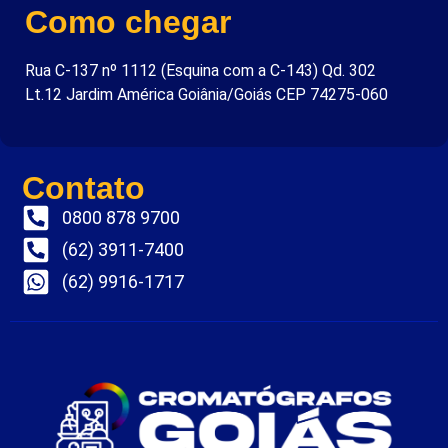
Como chegar
Rua C-137 nº 1112 (Esquina com a C-143) Qd. 302
Lt.12 Jardim América Goiânia/Goiás CEP 74275-060
Contato
0800 878 9700
(62) 3911-7400
(62) 9916-1717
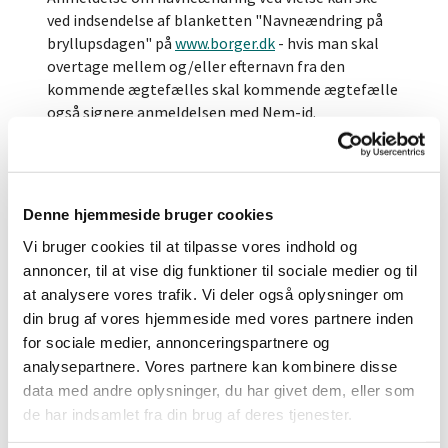
ved indsendelse af blanketten "Navneændring på
bryllupsdagen" på
www.borger.dk
- hvis man skal
overtage mellem og/eller efternavn fra den
kommende ægtefælles skal kommende ægtefælle
også signere anmeldelsen med Nem-id.
HUSK at hvis begge parter skal ændre navn så skal
BEGGE udfylde en anmodning om at få ændret navn
.
Hvis man ikke får en mail om at man skal godkende
Denne hjemmeside bruger cookies
sin kommende ægtefælles navneændring. så kan
Vi bruger cookies til at tilpasse vores indhold og
man logge ind på borger.dk under navneændring
annoncer, til at vise dig funktioner til sociale medier og til
ved vielse - så kan man godkende når man er logget
at analysere vores trafik. Vi deler også oplysninger om
ind der.
din brug af vores hjemmeside med vores partnere inden
Velsignelse
for sociale medier, annonceringspartnere og
analysepartnere. Vores partnere kan kombinere disse
Kirkelig velsignelse af et borgerligt indgået
data med andre oplysninger, du har givet dem, eller som
ægteskab kan ske i kirken i det sogn, hvor man bor,
de har indsamlet fra din brug af deres tjenester.
eller har tilknytning til. Henvendelse herom rettes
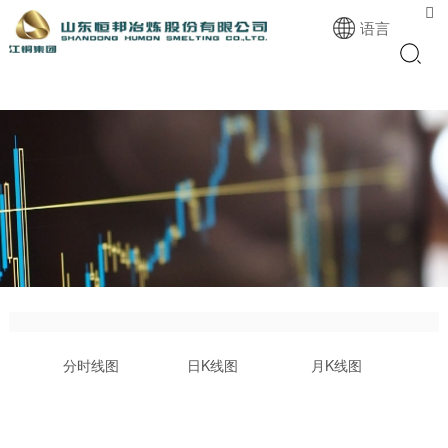

语言
分时线图
日K线图
月K线图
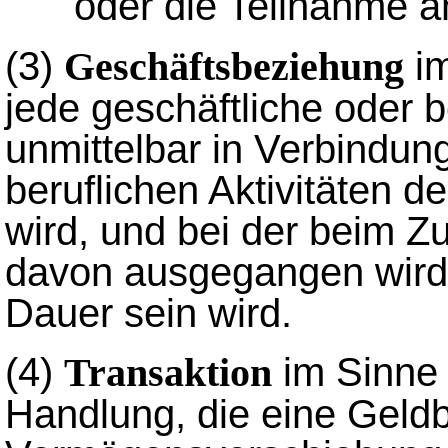
oder die Teilnahme an
(3)
im
Geschäftsbeziehung
jede geschäftliche oder b
unmittelbar in Verbindun
beruflichen Aktivitäten de
wird, und bei der beim 
davon ausgegangen wird,
Dauer sein wird.
(4)
im Sinne 
Transaktion
Handlung, die eine Geld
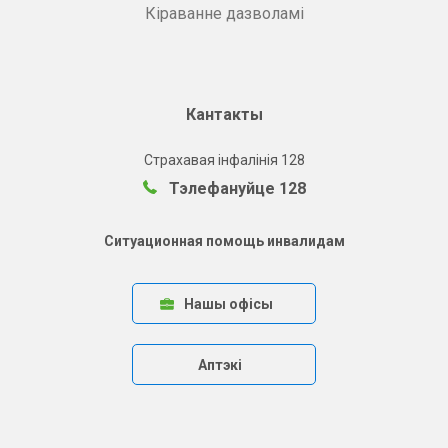
Кіраванне дазволамі
Кантакты
Страхавая інфалінія 128
Тэлефануйце 128
Ситуационная помощь инвалидам
Нашы офісы
Аптэкі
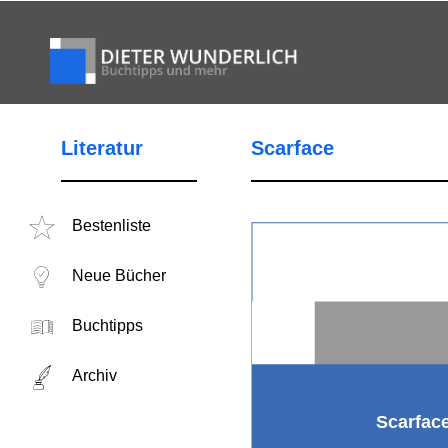
Literatur
Scarface
Bestenliste
Neue Bücher
Buchtipps
Archiv
Scarfac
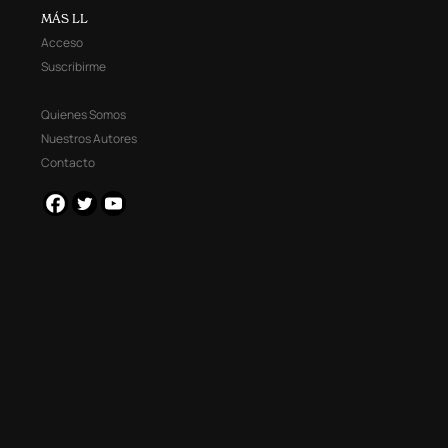
MÁS LL
Acceso
Suscribirme
Quienes Somos
Nuestros Autores
Contacto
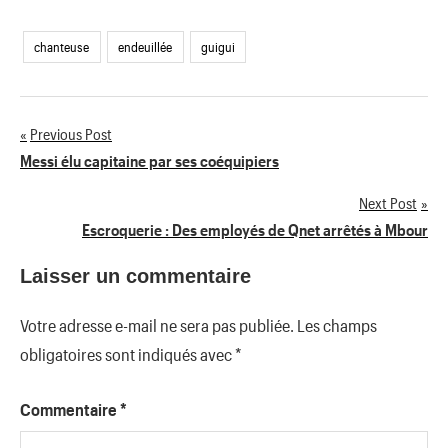
chanteuse
endeuillée
guigui
Previous Post
Navigation
Messi élu capitaine par ses coéquipiers
de
Next Post
Escroquerie : Des employés de Qnet arrêtés à Mbour
l’article
Laisser un commentaire
Votre adresse e-mail ne sera pas publiée.
Les champs
obligatoires sont indiqués avec
*
Commentaire
*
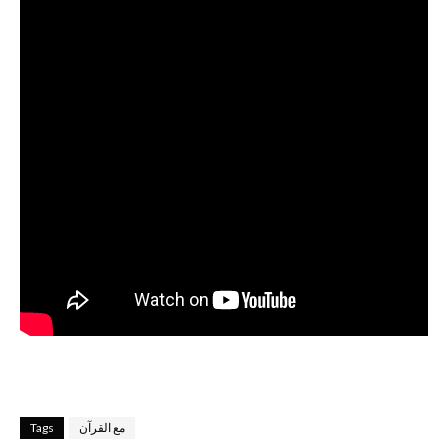
Tags
مع القرآن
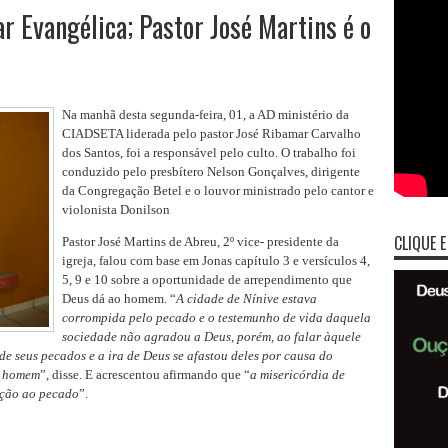
ar Evangélica; Pastor José Martins é o
Na manhã desta segunda-feira, 01, a AD ministério da
CIADSETA liderada pelo pastor José Ribamar Carvalho
dos Santos, foi a responsável pelo culto. O trabalho foi
conduzido pelo presbítero Nelson Gonçalves, dirigente
da Congregação Betel e o louvor ministrado pelo cantor e
violonista Donilson
CLIQUE E
Pastor José Martins de Abreu, 2º vice- presidente da
igreja, falou com base em Jonas capítulo 3 e versículos 4,
5, 9 e 10 sobre a oportunidade de arrependimento que
Deus dá ao homem. “
A cidade de Nínive estava
corrompida pelo pecado e o testemunho de vida daquela
sociedade não agradou a Deus, porém, ao falar àquele
de seus pecados e a ira de Deus se afastou deles por causa do
o homem
”, disse. E acrescentou afirmando que “
a misericórdia de
ação ao pecado
”.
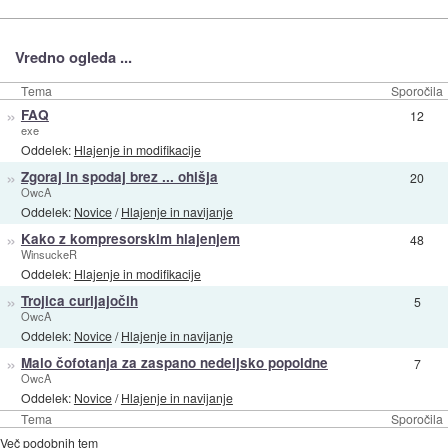
Vredno ogleda ...
Tema
Sporočila
»
FAQ
12
exe
Oddelek:
Hlajenje in modifikacije
»
Zgoraj in spodaj brez ... ohišja
20
OwcA
Oddelek:
Novice
/
Hlajenje in navijanje
»
Kako z kompresorskim hlajenjem
48
WinsuckeR
Oddelek:
Hlajenje in modifikacije
»
Trojica curljajočih
5
OwcA
Oddelek:
Novice
/
Hlajenje in navijanje
»
Malo čofotanja za zaspano nedeljsko popoldne
7
OwcA
Oddelek:
Novice
/
Hlajenje in navijanje
Tema
Sporočila
Več podobnih tem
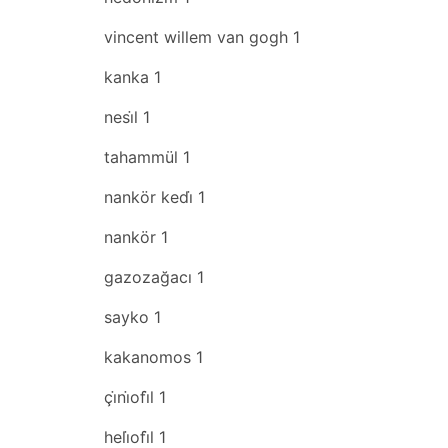
vincent willem van gogh
1
kanka
1
nesi̇l
1
tahammül
1
nankör kedi̇
1
nankör
1
gazozağacı
1
sayko
1
kakanomos
1
çi̇ni̇ofi̇l
1
heli̇ofi̇l
1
━━━━━━━━━━━━━━━━━━━━
__Directions__.
Copy, from the lines above, each one that holds "skal".

__Solution to this exercise__.
- hvis man skal
kommende ægtefælles skal kommende ægtefælle
HUSK at hvis begge parter skal ændre navn så skal
Hvis man ikke får en mail om at man skal godkende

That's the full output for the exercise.